* **EXERCISE MATERIAL**
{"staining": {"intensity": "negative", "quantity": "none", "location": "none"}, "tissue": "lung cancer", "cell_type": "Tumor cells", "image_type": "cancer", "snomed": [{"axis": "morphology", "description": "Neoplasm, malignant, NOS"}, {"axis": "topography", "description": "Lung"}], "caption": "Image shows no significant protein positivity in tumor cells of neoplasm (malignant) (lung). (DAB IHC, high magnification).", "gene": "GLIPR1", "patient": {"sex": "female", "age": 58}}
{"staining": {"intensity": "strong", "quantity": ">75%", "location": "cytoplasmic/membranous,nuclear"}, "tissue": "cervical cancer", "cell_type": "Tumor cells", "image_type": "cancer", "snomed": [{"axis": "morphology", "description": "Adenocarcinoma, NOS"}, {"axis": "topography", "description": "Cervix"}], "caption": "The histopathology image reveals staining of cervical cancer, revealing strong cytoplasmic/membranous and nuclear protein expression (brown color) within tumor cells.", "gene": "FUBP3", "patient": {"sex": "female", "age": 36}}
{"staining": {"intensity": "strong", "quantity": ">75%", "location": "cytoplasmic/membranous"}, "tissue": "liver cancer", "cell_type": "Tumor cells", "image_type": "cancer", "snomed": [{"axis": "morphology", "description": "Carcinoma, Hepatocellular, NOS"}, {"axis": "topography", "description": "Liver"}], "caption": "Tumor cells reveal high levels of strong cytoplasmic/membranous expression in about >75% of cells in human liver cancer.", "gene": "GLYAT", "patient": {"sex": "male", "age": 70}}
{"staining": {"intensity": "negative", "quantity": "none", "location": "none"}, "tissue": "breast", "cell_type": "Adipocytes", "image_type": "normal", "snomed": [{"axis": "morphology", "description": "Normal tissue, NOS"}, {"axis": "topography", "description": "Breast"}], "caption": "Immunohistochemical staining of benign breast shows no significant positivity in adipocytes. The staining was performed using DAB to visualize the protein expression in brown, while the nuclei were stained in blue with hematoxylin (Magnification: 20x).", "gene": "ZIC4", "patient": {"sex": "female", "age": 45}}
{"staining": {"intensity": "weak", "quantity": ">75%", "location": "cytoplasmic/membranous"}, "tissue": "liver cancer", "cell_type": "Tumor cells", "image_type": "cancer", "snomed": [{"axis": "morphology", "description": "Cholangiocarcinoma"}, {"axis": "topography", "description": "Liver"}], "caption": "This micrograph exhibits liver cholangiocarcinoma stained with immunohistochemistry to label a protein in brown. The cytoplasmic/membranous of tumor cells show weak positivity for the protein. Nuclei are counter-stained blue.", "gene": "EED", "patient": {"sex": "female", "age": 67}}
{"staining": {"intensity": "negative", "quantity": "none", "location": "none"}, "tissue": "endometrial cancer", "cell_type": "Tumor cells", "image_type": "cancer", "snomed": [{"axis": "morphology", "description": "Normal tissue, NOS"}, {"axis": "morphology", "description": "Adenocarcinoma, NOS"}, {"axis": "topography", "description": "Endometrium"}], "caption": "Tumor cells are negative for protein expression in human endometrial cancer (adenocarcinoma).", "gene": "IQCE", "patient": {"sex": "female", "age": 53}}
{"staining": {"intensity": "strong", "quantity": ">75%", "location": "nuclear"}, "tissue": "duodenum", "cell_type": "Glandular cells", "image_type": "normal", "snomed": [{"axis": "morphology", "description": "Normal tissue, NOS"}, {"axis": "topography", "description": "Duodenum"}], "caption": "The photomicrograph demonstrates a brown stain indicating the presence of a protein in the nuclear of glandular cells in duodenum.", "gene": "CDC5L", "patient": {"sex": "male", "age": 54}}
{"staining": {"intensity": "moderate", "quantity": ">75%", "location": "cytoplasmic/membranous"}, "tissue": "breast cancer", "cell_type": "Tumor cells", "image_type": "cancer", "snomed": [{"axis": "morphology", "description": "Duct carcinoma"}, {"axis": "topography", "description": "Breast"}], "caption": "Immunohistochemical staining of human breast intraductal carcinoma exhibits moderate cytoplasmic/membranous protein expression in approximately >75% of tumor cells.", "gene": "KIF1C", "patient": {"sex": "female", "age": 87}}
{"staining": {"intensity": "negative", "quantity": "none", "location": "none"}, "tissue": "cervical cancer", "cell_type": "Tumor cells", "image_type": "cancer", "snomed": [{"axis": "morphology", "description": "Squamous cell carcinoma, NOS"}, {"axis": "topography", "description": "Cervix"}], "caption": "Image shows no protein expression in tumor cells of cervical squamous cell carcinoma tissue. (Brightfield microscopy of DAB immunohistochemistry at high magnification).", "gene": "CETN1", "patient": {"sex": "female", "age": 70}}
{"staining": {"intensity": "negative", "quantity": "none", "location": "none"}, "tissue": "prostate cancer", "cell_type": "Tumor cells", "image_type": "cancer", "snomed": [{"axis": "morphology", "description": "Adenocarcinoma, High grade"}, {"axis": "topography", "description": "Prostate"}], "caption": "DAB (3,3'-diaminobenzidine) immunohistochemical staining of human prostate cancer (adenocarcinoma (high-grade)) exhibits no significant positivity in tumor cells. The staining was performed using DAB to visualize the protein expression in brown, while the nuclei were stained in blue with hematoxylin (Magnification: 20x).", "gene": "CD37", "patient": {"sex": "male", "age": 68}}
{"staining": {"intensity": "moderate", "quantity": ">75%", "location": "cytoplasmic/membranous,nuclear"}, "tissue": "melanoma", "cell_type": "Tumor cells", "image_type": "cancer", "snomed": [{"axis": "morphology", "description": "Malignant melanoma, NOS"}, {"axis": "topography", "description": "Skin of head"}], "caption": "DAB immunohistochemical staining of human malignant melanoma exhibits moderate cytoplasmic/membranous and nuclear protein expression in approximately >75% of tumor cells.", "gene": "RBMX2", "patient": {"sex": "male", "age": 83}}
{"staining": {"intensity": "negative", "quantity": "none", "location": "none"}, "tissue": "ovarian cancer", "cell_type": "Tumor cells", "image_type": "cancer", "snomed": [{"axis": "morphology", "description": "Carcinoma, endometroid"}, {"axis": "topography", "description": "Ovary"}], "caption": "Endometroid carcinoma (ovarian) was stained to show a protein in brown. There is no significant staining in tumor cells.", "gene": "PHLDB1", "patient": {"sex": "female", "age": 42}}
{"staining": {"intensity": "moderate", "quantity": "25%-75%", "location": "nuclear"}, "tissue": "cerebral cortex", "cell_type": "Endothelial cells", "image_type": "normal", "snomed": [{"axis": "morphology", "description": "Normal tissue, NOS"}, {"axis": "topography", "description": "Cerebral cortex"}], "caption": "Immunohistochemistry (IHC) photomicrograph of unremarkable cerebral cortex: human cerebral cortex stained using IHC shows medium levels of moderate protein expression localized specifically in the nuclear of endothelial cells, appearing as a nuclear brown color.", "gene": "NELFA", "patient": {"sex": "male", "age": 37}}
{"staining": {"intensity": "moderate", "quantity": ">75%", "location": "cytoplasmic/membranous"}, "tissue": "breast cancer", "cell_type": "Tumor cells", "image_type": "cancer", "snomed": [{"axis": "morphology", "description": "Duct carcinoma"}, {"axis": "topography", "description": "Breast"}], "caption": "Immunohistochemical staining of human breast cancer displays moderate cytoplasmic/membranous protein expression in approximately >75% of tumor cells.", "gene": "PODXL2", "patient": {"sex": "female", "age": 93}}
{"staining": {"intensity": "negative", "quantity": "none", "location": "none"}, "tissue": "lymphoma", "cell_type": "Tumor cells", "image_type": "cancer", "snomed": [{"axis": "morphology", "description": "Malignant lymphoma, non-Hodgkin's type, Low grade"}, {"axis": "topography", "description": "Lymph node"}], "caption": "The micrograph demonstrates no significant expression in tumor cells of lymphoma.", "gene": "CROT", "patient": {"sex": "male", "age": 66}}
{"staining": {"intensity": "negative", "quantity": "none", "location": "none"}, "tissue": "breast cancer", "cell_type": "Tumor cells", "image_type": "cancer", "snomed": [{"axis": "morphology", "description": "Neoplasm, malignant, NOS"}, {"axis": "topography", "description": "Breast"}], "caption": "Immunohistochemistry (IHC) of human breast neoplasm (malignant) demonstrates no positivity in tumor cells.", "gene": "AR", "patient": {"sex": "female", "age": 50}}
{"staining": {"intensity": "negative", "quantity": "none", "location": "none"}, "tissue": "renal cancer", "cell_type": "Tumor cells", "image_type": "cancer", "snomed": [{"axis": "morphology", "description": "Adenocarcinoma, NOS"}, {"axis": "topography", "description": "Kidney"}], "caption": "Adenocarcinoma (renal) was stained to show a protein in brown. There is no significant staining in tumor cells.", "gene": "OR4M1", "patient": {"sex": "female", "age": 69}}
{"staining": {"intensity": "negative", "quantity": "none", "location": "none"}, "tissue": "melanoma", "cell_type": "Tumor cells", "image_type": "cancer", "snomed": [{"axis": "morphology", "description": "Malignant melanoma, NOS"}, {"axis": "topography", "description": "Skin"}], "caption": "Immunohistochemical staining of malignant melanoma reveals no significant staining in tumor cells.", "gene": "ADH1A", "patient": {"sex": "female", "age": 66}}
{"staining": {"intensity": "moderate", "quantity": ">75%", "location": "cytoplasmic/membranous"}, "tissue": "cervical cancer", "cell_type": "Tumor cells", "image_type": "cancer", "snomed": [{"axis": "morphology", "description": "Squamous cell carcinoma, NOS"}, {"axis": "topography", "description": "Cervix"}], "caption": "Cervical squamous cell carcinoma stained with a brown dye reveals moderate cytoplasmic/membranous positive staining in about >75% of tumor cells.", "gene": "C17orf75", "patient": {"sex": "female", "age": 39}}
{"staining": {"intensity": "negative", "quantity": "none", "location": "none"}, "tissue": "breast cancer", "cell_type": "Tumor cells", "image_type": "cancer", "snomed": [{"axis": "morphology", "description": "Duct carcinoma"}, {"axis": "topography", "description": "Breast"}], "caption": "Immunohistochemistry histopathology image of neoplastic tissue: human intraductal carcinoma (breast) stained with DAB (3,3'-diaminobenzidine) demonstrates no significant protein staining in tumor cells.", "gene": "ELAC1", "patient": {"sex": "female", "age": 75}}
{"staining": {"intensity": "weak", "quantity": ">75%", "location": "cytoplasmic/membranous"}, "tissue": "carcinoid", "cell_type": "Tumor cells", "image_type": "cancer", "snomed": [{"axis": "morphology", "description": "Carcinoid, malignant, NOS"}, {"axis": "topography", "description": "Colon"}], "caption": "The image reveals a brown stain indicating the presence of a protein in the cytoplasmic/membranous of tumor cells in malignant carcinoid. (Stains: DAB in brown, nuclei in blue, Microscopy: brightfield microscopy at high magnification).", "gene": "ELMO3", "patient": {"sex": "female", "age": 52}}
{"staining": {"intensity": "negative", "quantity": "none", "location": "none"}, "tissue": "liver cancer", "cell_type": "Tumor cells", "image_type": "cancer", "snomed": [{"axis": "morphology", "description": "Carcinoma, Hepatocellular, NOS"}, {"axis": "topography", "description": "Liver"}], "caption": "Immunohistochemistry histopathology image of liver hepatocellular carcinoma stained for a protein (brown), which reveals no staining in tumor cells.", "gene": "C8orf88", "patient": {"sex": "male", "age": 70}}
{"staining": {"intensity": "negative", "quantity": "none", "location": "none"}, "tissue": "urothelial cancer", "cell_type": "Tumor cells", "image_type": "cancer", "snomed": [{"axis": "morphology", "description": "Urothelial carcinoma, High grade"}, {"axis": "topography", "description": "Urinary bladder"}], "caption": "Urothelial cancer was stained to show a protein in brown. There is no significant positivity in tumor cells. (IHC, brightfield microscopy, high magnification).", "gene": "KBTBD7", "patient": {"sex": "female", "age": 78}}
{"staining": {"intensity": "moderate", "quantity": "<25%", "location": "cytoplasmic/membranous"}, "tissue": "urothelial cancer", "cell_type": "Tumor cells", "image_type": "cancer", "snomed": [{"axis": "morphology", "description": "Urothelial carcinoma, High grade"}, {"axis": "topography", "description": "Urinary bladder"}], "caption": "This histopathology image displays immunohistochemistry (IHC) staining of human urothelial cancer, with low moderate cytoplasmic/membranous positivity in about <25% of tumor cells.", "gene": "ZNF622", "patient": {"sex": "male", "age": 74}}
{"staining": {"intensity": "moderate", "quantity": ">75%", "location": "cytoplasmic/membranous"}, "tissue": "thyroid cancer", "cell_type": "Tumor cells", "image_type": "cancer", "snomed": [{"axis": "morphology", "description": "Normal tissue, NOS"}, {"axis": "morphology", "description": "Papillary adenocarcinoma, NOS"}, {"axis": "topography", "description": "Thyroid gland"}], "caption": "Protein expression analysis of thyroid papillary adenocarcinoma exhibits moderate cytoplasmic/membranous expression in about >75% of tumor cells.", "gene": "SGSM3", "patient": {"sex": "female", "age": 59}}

* **THE TASK**
Reproduce the lines of the entries above from the one with "(IHC) photomicrograph of" to the one with "human breast cancer", both included, exactly and without any other line.

* **OUTPUT OF THE TASK**
{"staining": {"intensity": "moderate", "quantity": "25%-75%", "location": "nuclear"}, "tissue": "cerebral cortex", "cell_type": "Endothelial cells", "image_type": "normal", "snomed": [{"axis": "morphology", "description": "Normal tissue, NOS"}, {"axis": "topography", "description": "Cerebral cortex"}], "caption": "Immunohistochemistry (IHC) photomicrograph of unremarkable cerebral cortex: human cerebral cortex stained using IHC shows medium levels of moderate protein expression localized specifically in the nuclear of endothelial cells, appearing as a nuclear brown color.", "gene": "NELFA", "patient": {"sex": "male", "age": 37}}
{"staining": {"intensity": "moderate", "quantity": ">75%", "location": "cytoplasmic/membranous"}, "tissue": "breast cancer", "cell_type": "Tumor cells", "image_type": "cancer", "snomed": [{"axis": "morphology", "description": "Duct carcinoma"}, {"axis": "topography", "description": "Breast"}], "caption": "Immunohistochemical staining of human breast cancer displays moderate cytoplasmic/membranous protein expression in approximately >75% of tumor cells.", "gene": "PODXL2", "patient": {"sex": "female", "age": 93}}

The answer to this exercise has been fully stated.